In general, extraosseous myeloma involvement at diagnosis or during the course of disease is considered a poor prognosis3). Failure of neurological recovery has been observed in most reported cases with various treatment modalities as our cases showed2,9,11). Because of the limited size of most reports and the differences in the treatment provided, no clear guidelines have been established for spinal cord compression caused by a myeloma. Some authors recommend radiotherapy combined with high-dose steroid therapy as the first choice of treatment because MM is highly sensitive to radiotherapy6,12). In one report, radiotherapy alone was tried for 63 patients with MM. The authors reported that 76% of the patients experienced an improvement in motor function, 2% deteriorated and local control was achieved in 98% in 1 year14). In contrast, surgical decompression was attempted in several reports and early surgical decompression followed by radiotherapy or chemotherapy was recommended4,8,10,15).

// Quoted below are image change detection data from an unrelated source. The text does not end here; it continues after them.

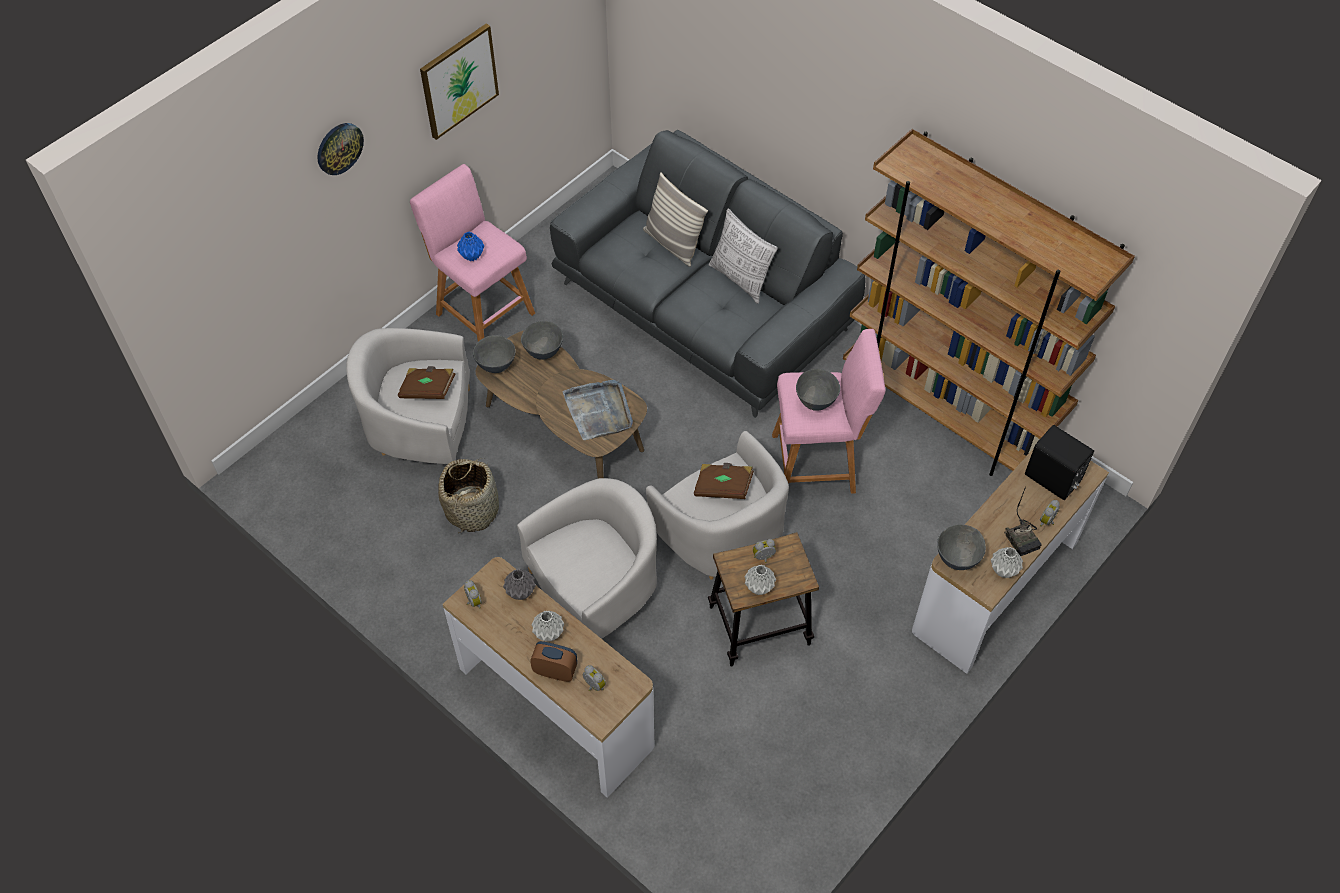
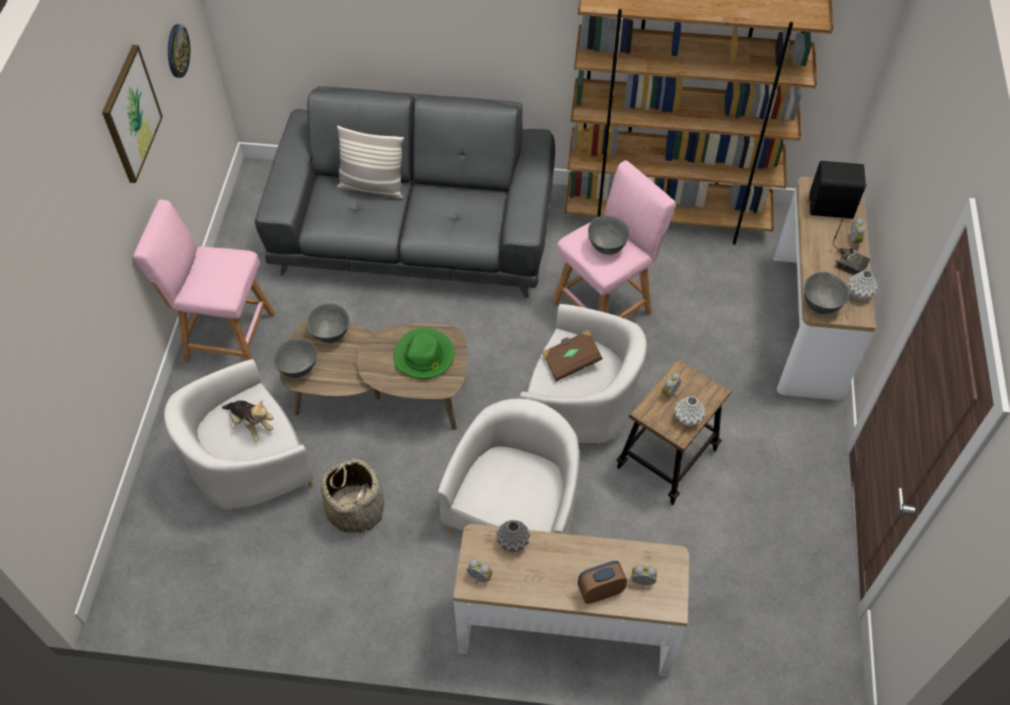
camera: 35 degrees left, 0 degrees up
wall clock [317,123,364,175] -> wall clock moved to [168,24,190,78]
brown book [398,366,455,399] -> plush toy [222,400,274,441]
blue vase [457,232,484,261] -> none
grey vase [531,611,565,642] -> none
grey tray [562,380,633,440] -> green hat [394,328,455,379]
pillow [709,209,778,304] -> none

However, most authors agreed that timely intervention is critical for spinal cord compression by a myeloma. As our cases and other reported cases have shown, neurological recovery beyond the critical point is extremely rare regardless of the radiotherapy or surgery attempted. Although further research to define the optimal treatment for this condition is mandatory, close observation of the neurological status and patient and medical staff awareness of neurological deterioration are also important to prevent neurological deficits and obtain favorable results. Moreover, the involved level by the epidural myeloma is one of the important factors to be considered. If the involved level is the cervical or thoracic level, likely these presented cases, more attentions should be paid to monitor the neurologic status. Surgical intervention prior to non-surgical treatment should be considered in the cases presented with any deterioration of the neurologic status.
Although we could not reach a firm conclusion with theses cases of the limited numbers, we present an algorithm to help the clinical decision-making process and define the role for surgery in the spinal involvement of myeloma from the perspective of spine surgeon (Fig. 4). The mechanical status of the spine and neurological status are two important factors to be assessed. As most surgeons recognize, these local factors are one of the many components used to determine management of the patient with spinal lesions caused by a myeloma.
The spine is the main predilection of MM. It is our obligation as spine surgeons to provide patients with the most reliable and optimal treatment and to alleviate pain and maintain their quality of life.
Optimal therapeutic strategy for epidural myeloma and spinal cord compression as one of devastating complications of multiple myeloma is still under debate. By review of cases with different clinical courses and related literatures, the authors tried to suggest therapeutic strategy for optimal clinical results. Close evaluation for mechanical stability and neurologic status, and multidiscipline approach are important factors leading successful results for this systemic disease.